Which destinations does the AWS CUR plugin page give as examples of where the plugin can load cost report data?

TEXT PROVIDED:
● ● ● ●
CloudQuery

Report an issue
Back to source list
awscur
Official
Premium

AWS Cost Usage Reports

The CloudQuery AWS CUR (Cost Usage Reports) source plugin reads cost report parquet files and loads them into any supported CloudQuery destination

Publisher

cloudquery

Latest version

v1.0.3

Type

Source

Platforms

Date Published

Overview #

The CloudQuery AWS CUR (Cost Usage Reports) source plugin reads cost reports parquet files and loads them into any supported CloudQuery destination (e.g. PostgreSQL, BigQuery, Snowflake, and more).

Authentication #

The plugin needs to be authenticated with your account(s) in order to read from your S3 bucket.
The plugin requires s3:GetObject and s3:ListBucket permissions on the bucket and objects that you are trying to sync.
● ● ● ●
DATASET CONTENT:
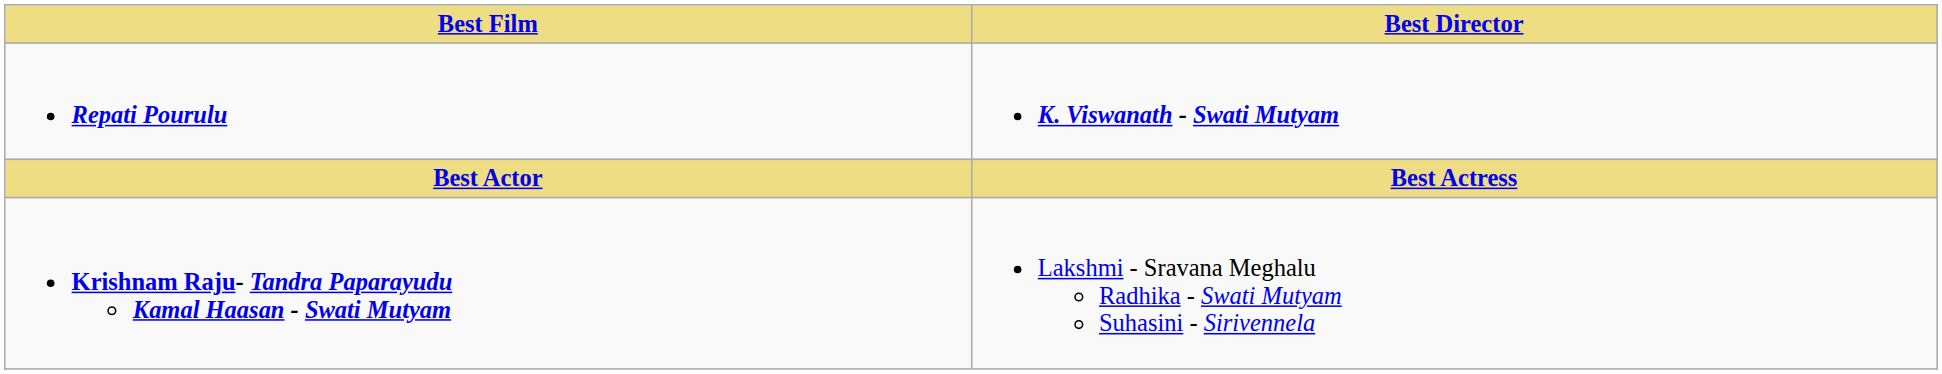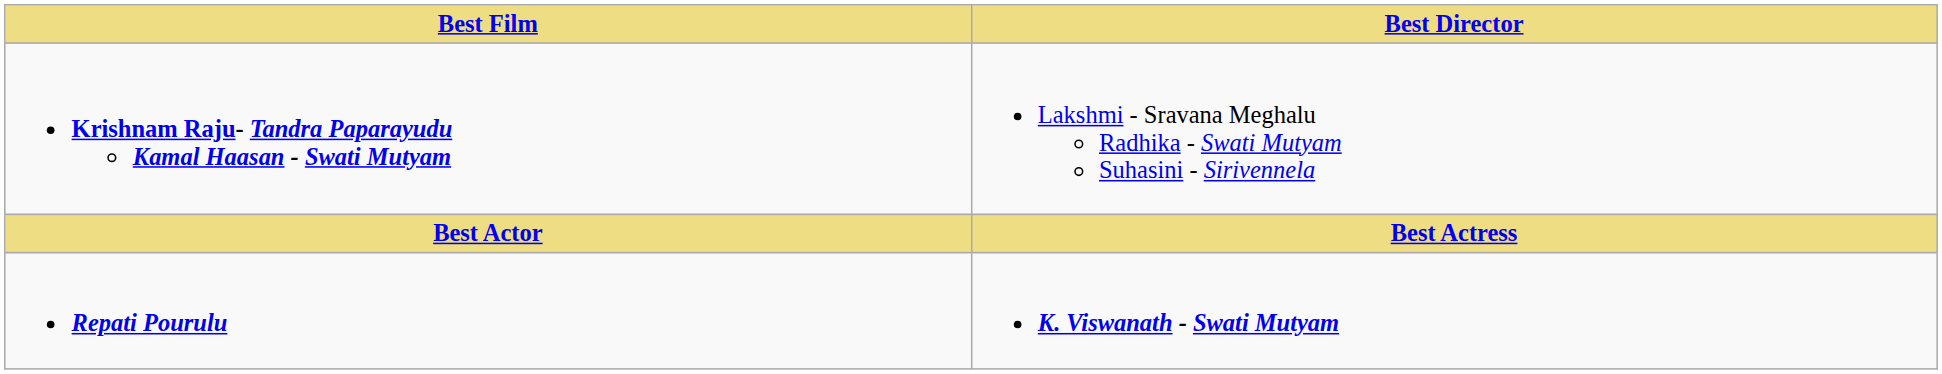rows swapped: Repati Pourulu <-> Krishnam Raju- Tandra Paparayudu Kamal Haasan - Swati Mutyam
● ● ● ●
THE OUTPUT: PostgreSQL, BigQuery, Snowflake